THE PSYCHOLOGY OF SAVING
The truth is, of course, that the will is not master of us at all times, and in fact at few times. The findings of modern psychology indicate how much we are creatures of instinct and emotion. The grave error as to saving which most people make is the failure to hitch the saving idea to a really powerful instinct or emotion. It is true that Acquisition, Economy and Accumulation are authentically listed among the human instincts. But there are so many other instincts which in a prosperous country like ours dull and diminish the accumulation instinct, that there is a losing fight put up by the saving instinct. For instance, among the other human instincts are Rivalry, Curiosity, Family Affection, Sex Love, Ego, Display, Construction, Imitation, Play, Pugnacity, Social Cooperation, Leadership, Pride, Hospitality, Sympathy. These instincts are constantly breaking down the Economy and Accumulation instincts, except insofar as they cater to the satisfaction of these other instincts. Thus we have millions of people in America who work hard and earn a great deal of money, but who are also the most prodigious spenders in the world. They are not great savers.
Psychologically, what has happened is that, like our sense of smell, our sense of accumulation and economy is blunted by disuse. It is always in a country where living conditions are hard that the instinct of accumulation and economy sharpens and develops. The Scotch and the New Englander (both living in stony countries) have developed these qualities to a point where it is part of their tradition. The old joke about the Scotchman’s purse, out of which, when he opened it, flew a moth, is one of hundreds of similar jokes. President Coolidge, as embodying the New England Yankee tradition of “closeness,” has the authentic tradition of Yankee thrift behind him, based also upon the hard-won accumulations of our Puritan ancestors.
Disuse of an instinct relaxes and rusts it, and in the last twenty years this has occurred to large numbers of Americans. The savage who lives in a land of luxury soon dulls his hunting instinct and his marksmanship; and if he suddenly is again thrust into hard conditions he dies. Whole tribes and even whole races of men have disappeared, for probably no other reason than that of living in soft luxury until a natural cataclysm put them up against conditions of which they were once masters, but had lost the power to conquer.
The instinct to accumulate is basic and should not be permitted to atrophy in any human being. The span of life inevitably brings most of us at some period to a point where we suffer if we do let it atrophy. (Naturally, of course, it should not be permitted to become abnormal or obsessing, either.)
How shall this atrophy be prevented, psychologically? It is best accomplished by routing all instincts over the “long circuit” in the mind; that is, subjecting all of them to review before the tribunal of reason. Most instincts are permitted to travel over the “short circuit” of the mind; that is, the feeling is permitted to arise and flow into expression and action before there is any attempt at correlation of ideas or the use of judgment. The ideal that made the Greeks the most balanced super-humans of all history was undoubtedly their dictum “of nothing too much.” This required long circuit mental processes; a brake of reason upon the crude excrescences of instinct and emotion. As Christopher Morley says in Thunder on the Left, if hunger can keep from taking the food within its reach, then is the life of the spirit begun. Also, then, is the saving instinct preserved in the modern welter of plenty; together with the fine character balance which is represented by “thought for the morrow.”

----------

> REQUIRED WORK: Reproduce the passage on the psychology of saving from "The instinct to" up to and including "or obsessing, either.)", substituting "wither" for every instance of "atrophy".

> INFORMATION PROVIDED:
----------

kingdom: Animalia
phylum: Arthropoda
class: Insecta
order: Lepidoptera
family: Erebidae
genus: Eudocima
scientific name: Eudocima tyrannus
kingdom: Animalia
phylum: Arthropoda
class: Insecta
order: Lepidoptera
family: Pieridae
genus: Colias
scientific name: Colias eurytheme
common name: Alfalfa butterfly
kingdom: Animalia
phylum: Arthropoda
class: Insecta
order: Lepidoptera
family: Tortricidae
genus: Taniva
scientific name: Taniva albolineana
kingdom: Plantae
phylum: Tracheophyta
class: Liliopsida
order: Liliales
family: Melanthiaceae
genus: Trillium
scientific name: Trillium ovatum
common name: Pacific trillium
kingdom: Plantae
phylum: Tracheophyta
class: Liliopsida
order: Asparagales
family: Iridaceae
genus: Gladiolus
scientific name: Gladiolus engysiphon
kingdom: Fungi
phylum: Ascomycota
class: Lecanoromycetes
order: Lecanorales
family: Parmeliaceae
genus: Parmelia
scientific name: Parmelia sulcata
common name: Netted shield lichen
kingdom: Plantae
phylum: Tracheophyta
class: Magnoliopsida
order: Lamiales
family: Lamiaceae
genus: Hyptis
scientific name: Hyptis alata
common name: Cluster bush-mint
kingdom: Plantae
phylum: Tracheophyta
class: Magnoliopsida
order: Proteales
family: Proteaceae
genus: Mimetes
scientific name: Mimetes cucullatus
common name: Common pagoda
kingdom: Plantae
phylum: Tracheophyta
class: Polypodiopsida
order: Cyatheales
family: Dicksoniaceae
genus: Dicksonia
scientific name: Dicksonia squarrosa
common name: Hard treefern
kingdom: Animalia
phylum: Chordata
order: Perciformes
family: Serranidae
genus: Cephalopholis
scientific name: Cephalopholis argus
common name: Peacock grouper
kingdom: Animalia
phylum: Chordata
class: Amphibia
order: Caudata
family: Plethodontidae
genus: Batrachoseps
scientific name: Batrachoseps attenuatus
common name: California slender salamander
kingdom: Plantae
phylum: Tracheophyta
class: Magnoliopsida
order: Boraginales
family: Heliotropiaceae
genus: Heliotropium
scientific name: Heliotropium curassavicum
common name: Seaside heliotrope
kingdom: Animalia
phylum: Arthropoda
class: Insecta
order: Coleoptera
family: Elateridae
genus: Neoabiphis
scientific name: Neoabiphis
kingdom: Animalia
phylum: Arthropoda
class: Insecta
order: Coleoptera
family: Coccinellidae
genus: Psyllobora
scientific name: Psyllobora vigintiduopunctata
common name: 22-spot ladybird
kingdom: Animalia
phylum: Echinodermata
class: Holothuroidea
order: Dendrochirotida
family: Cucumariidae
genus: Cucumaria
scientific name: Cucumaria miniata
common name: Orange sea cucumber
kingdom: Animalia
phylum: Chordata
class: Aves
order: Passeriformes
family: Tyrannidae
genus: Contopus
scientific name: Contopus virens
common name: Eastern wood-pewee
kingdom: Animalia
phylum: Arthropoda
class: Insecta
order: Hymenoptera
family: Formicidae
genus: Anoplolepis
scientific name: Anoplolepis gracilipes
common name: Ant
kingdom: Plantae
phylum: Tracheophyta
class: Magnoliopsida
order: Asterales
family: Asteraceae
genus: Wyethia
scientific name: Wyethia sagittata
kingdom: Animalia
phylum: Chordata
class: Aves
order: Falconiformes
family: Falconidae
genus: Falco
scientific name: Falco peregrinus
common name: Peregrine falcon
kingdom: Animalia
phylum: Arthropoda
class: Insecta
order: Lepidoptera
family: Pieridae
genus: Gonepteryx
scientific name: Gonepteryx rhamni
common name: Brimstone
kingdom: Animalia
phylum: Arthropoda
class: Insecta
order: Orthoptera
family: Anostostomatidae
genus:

----------

> SOLUTION:
The instinct to accumulate is basic and should not be permitted to wither in any human being. The span of life inevitably brings most of us at some period to a point where we suffer if we do let it wither. (Naturally, of course, it should not be permitted to become abnormal or obsessing, either.)